The Project

Circular Agronomics > The Project

The Challenge

A good management of carbon (C), nitrogen (N), phosphorus (P) and potassium (K) in agriculture is crucial to maintain a fertile and healthy soil and allow adequate plant growth and development.

It is estimated that around 13.6 Mt of N and 1.8 Mt of P enter the EU agricultural system annually in the form of mineral fertilisers and feed. However, N use throughout the whole European agri-food chain is inefficient: for every five tons of N entering the EU agri-food chain, only one ton is converted to finished products for human consumption. The case is similar for P and K.  These low nutrient use efficiencies, together with poor soil management practices is leading to a loss of organic carbon in soils.  This is in turn leading to large losses of nutrients and carbon into the environment with significant negative impacts on soils, water and air resulting in unacceptable health and environmental costs.

Addressing these challenges will require finding effective solutions to improve nutrient efficiency in agro-ecosystems, reducing Greenhouse Gas (GHG) emissions and protecting soil carbon stocks, while at the same time addressing the social, economic and political dimensions that will make changes in the field possible. Overall, it’s the sustainability of agricultural systems and the food-chain that will need to be improved.

Objectives

The broader objective of Circular Agronomics is to facilitate a development towards smart, sustainable, resilient and inclusive economies that are part of circular and zero-waste societies.
______________________________
▸ **Tasks to carry out**:
A - Name each chemical element that the Circular Agronomics project description identifies by a letter symbol, giving the symbol alongside it.
B - Carry on writing the Circular Agronomics project description, starting after its final sentence.

▸ **Records excerpted from a collection**:
______________________________
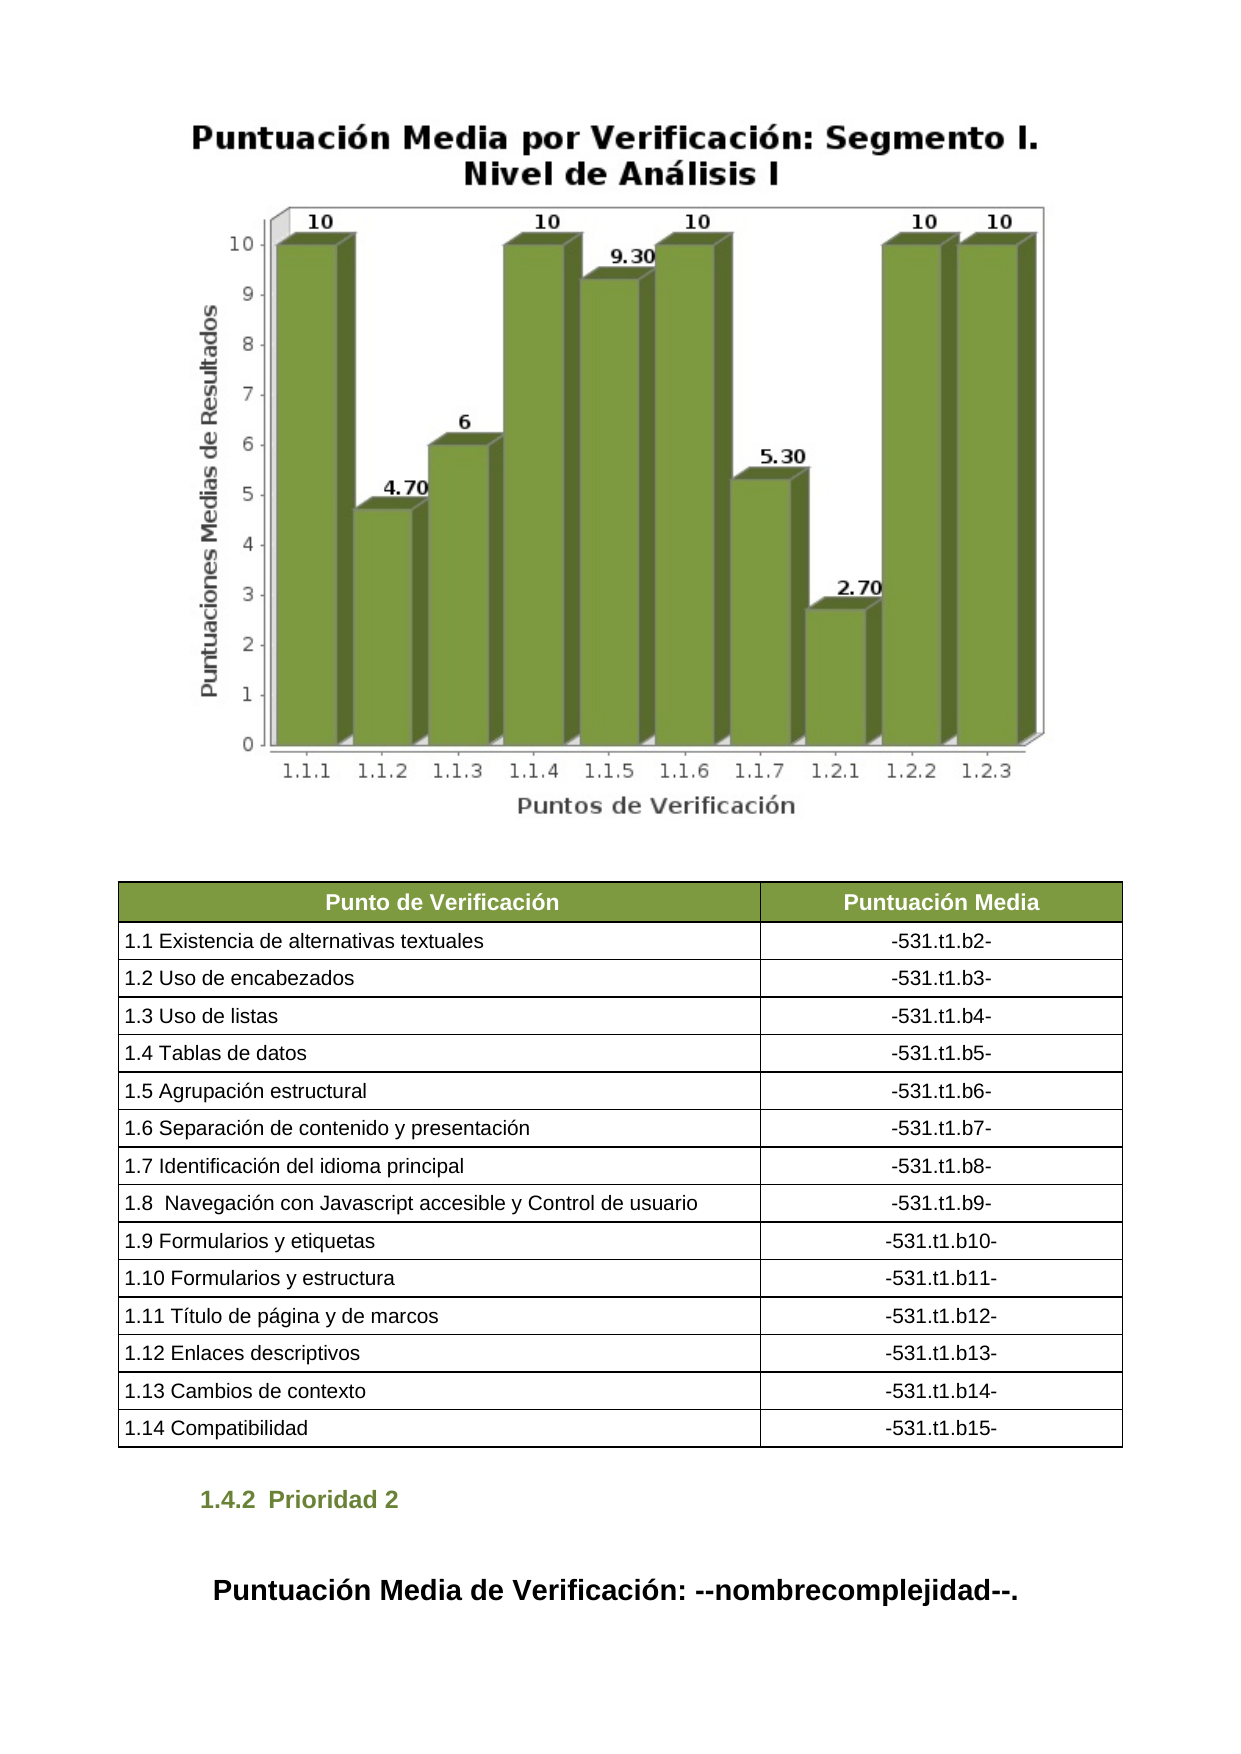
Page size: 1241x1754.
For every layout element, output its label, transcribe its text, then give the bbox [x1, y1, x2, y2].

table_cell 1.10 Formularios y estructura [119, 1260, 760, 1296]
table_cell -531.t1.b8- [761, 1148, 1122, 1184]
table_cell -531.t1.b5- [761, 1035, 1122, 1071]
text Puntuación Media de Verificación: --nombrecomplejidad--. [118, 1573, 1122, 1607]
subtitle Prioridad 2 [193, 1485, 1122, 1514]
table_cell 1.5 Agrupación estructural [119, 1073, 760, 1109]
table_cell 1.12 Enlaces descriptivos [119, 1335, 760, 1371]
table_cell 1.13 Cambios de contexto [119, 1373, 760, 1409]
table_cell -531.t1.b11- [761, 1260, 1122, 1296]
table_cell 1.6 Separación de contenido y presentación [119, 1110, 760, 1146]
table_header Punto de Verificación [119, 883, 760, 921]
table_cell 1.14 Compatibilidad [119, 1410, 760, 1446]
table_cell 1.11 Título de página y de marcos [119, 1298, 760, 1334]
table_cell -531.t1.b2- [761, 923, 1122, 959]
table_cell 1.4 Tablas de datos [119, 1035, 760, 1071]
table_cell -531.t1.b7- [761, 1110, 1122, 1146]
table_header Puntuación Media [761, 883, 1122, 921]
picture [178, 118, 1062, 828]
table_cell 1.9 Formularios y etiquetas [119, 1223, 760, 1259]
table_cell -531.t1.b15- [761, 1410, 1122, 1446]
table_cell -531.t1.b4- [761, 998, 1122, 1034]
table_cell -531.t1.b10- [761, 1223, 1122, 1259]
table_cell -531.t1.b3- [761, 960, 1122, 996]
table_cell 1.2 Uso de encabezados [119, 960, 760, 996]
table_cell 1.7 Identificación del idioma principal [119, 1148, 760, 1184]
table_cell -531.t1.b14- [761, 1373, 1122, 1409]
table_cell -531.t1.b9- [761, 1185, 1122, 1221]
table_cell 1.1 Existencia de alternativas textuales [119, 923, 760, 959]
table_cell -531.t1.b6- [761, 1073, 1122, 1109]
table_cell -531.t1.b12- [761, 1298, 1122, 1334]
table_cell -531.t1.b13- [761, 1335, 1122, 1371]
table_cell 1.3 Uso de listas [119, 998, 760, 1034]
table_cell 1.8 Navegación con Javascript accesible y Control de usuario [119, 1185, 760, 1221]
______________________________
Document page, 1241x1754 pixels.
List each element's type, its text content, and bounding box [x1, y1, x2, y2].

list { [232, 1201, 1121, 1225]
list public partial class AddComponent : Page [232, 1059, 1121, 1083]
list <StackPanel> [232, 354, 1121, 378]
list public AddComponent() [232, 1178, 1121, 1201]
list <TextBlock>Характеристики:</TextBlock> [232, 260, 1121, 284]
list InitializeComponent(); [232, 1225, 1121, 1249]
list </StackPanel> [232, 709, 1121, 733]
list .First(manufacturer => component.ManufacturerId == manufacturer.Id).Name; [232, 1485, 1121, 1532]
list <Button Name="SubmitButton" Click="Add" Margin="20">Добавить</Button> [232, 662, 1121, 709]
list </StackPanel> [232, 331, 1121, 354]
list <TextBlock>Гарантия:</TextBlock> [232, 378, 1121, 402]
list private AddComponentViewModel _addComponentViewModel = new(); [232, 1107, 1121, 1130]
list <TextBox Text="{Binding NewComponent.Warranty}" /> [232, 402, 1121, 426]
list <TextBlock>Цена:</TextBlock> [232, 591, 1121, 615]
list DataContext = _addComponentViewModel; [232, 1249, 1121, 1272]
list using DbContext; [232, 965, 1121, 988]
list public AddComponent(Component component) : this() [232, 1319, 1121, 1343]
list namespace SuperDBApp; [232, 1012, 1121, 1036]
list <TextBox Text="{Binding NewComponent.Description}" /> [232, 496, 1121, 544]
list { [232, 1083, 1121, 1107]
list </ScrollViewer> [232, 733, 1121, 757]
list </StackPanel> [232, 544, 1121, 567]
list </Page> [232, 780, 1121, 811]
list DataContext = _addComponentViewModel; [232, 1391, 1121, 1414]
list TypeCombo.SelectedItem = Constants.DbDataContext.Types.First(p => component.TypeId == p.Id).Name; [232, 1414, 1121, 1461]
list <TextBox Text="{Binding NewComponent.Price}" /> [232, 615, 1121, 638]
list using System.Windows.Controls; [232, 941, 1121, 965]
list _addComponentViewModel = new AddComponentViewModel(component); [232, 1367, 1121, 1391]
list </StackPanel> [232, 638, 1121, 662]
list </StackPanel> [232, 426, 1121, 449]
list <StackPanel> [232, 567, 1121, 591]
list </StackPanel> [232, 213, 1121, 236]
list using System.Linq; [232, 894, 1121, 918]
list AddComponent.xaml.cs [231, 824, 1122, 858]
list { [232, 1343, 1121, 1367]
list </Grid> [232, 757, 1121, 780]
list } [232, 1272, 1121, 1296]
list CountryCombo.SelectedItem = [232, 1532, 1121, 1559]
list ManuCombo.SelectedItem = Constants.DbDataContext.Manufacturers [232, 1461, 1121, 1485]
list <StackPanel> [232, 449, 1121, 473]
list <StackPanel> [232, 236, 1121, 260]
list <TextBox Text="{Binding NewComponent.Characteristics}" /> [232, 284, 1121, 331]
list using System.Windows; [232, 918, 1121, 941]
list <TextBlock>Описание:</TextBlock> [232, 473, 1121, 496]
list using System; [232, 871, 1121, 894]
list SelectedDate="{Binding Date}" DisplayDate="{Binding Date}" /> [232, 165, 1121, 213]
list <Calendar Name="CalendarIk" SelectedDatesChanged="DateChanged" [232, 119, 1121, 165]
______________________________
▸ **Answers given**:
A - Carbon (C), nitrogen (N), phosphorus (P), potassium (K)

B -
This wide objective will be achieved by focusing on 4 specific objectives:

  • Increase the understanding of C, N, P flows and the related potential to reduce environmental impacts at farm and regional level under different bio-geographical conditions
  • Closing loops within cropland farming, from livestock to cropland farming and to increase the reuse of waste/wastewater from food-industry to improve soil fertility and to increase nutrient use efficiency
  • Highlight the performance of different prototypes of agro-ecological systems and increase sustainability of food production in the EU
  • To contribute to the improvement of the European Agricultural Policies by providing evidence based, farmer led and consumer relevant recommendations for the agri-food chain

Solutions

Circular Agronomics will assess N and P flows, stocks and emissions will be within agricultural, livestock and food processing settings for six case studies at regional and territorial level representing a variety of biogeographic scenarios and environmental challenges typical of the EU agricultural sector.

As a whole, the project will propose a wide range of measures to improve nutrient and carbon fluxes in the EU including:

  • Production of novel soil organic amendments from agricultural and industrial byproducts to decouple C, N and P streams and facilitate soil C sequestration, reducing N & P losses and GHG emissions, and enhancing N and P use efficiency.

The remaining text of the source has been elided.